Reducing Livestock Methane Emissions
Agriculture is responsible for more than half of California’s GHG emissions, and methane emissions from beef and dairy livestock are the primary source. Through anaerobic decomposition, manure lagoons on industrial dairy and cattle farms (concentrated animal feeding operations, or CAFOs) create harmful emissions and pollute our water supply. Holistic pasture-based livestock management through practices like rotational grazing can help to mitigate this impact, since grasses provide high-quality forage that is better for cattle’s digestion, while their hooves break up soil and manure as they move through rangelands helps to fertilize the soil.
Pasture-Based Livestock Management
Over half of California’s land is rangeland, which holds great potential for carbon sequestration. This all contributes to soil health and microbial life, while helping perennial grasses grow and storing water in the soil.
California loses at least 50,000 acres of farmland each year due to development pressures. This is bad news for not only our food supply, but also the climate, given the potential for sustainably managed farm and rangeland to sequester carbon and reduce GHG emissions. Farmland conservation also preserves local food sources, protects wildlife habitat, and promotes biodiversity, among other climate-friendly impacts.
Supporting Farmers Markets and Local Food
Did you know that food in the U.S. travels an average of 1,500 miles to get to your plate? All this shipping uses fossil fuels and other natural resources, and generates GHG emissions. When farmers sell directly at the farmers market or through other local distribution channels, food is transported shorter distances, conserving those resources (the average distance farms travel to the Ferry Plaza Farmers Market is about 100 miles). Supporting local farmers at the farmers market keeps farming viable, so that farmers can stay on their land and be successful growing food that sustains us while caring for the earth.
Pushing for Climate-Friendly Policies
There are many ways to support climate-friendly farming on the ground, but reducing the damage of climate change and building climate resilience will require major policy changes.

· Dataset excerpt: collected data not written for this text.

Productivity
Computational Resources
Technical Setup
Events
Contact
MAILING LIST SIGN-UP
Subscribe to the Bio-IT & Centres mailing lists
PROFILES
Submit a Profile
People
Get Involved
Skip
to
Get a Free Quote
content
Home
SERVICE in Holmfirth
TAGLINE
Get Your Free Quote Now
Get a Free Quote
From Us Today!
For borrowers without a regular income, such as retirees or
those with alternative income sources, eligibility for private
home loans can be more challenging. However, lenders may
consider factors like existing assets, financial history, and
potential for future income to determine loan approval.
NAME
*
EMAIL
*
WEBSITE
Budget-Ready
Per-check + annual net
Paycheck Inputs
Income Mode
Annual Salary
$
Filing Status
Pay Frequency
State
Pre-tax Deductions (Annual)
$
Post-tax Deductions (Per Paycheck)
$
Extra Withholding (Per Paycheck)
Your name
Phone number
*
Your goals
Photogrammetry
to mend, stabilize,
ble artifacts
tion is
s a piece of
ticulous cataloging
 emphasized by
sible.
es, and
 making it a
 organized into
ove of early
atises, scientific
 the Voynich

CalCAN is actively working to advance climate-smart agricultural policies, including incentives, technical assistance, and research to support farmland conservation, healthy soils, water stewardship, renewable energy, and other practices. As citizens, we can stand with climate-wise farmers to protect our future by urging our legislators to take action now.
This article has been updated from a previously published version.